BAMBINO-LM: (Bilingual-)Human-Inspired Continual Pretraining of BabyLM
This work addresses the challenge of enhancing bilingual proficiency in small language models, making a focused contribution to pre-training techniques, though it is incremental in nature.
The paper tackles the problem of improving bilingual language capabilities in small-scale language models by introducing BAMBINO-LM, a continual pre-training strategy inspired by human learning. It shows that this method improves Italian language performance on zero-shot classification tasks compared to a baseline, while also causing a degradation in L1 effectiveness similar to human children.

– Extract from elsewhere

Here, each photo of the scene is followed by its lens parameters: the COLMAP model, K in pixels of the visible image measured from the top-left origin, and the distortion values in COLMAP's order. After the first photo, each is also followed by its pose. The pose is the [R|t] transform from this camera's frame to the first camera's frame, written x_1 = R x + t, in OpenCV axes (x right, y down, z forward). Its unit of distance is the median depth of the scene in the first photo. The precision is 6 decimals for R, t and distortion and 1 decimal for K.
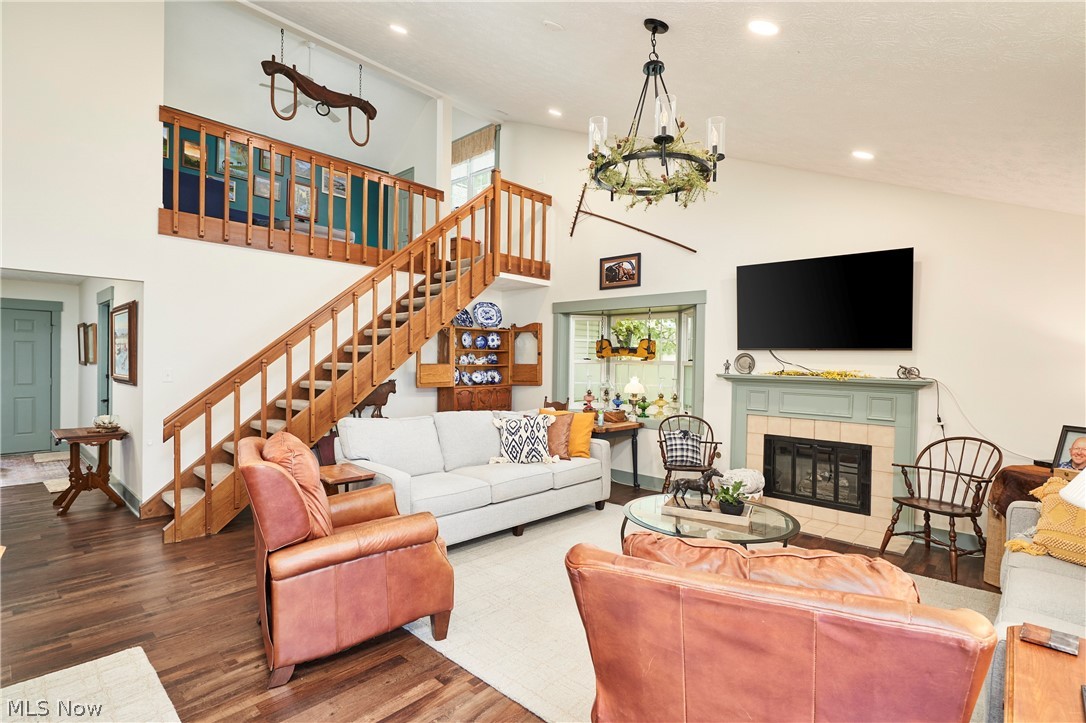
lens RADIAL K [[524.4, 0, 538.5], [0, 524.4, 363.0], [0, 0, 1]] dist [0.000125, 0.000169]
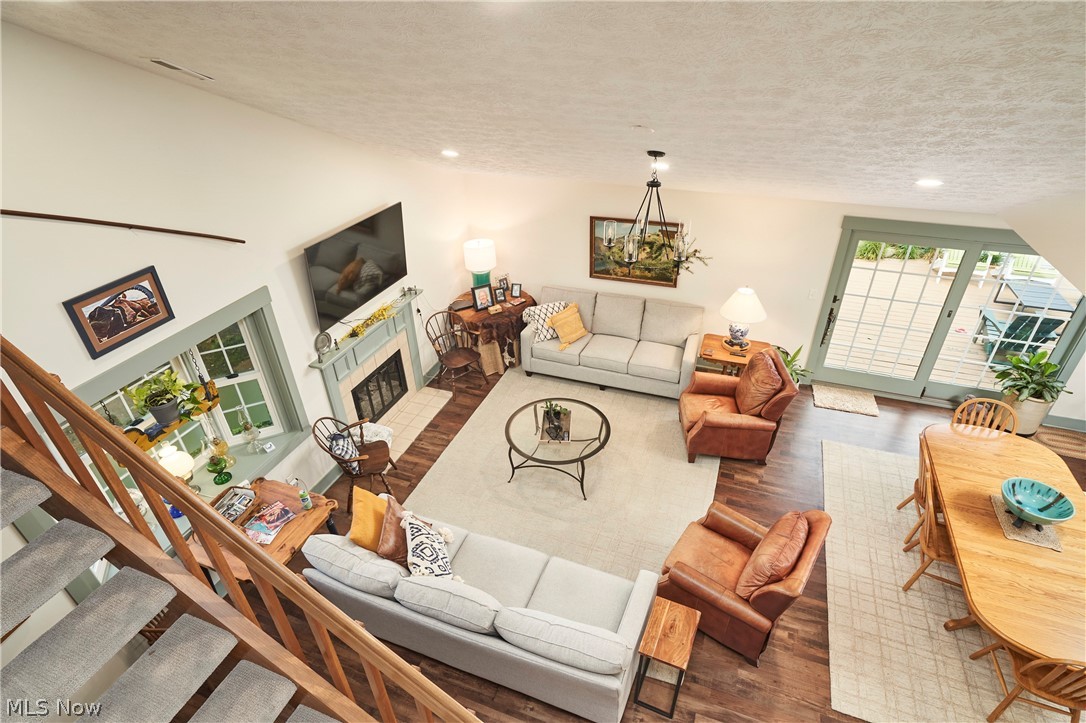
lens RADIAL K [[569.0, 0, 537.6], [0, 569.0, 366.9], [0, 0, 1]] dist [-0.051286, 0.045725]
pose [[-0.367596, -0.503118, 0.782142, -0.560359], [0.031651, 0.833770, 0.551203, -0.507562], [-0.929447, 0.227376, -0.290567, 0.943237]]
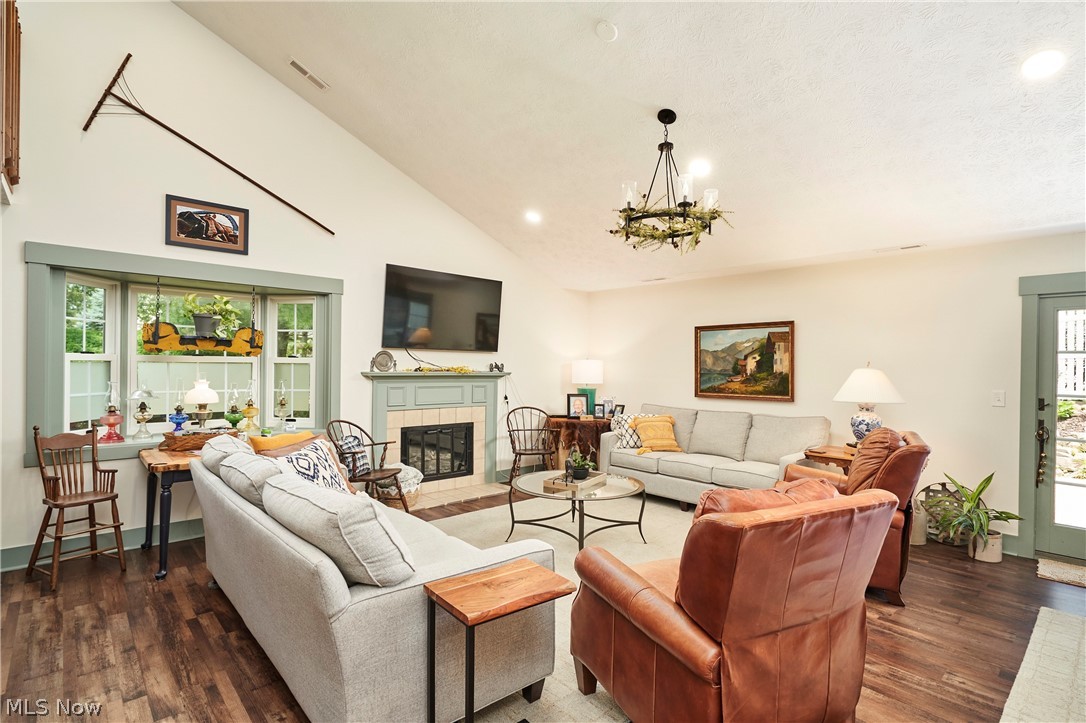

Children from bilingual backgrounds benefit from interactions with parents and teachers to re-acquire their heritage language. In this paper, we investigate how this insight from behavioral study can be incorporated into the learning of small-scale language models. We introduce BAMBINO-LM, a continual pre-training strategy for BabyLM that uses a novel combination of alternation and PPO-based perplexity reward induced from a parent Italian model. Upon evaluation on zero-shot classification tasks for English and Italian, BAMBINO-LM improves the Italian language capability of a BabyLM baseline. Our ablation analysis demonstrates that employing both the alternation strategy and PPO-based modeling is key to this effectiveness gain. We also show that, as a side effect, the proposed method leads to a similar degradation in L1 effectiveness as human children would have had in an equivalent learning scenario. Through its modeling and findings, BAMBINO-LM makes a focused contribution to the pre-training of small-scale language models by first developing a human-inspired strategy for pre-training and then showing that it results in behaviours similar to that of humans.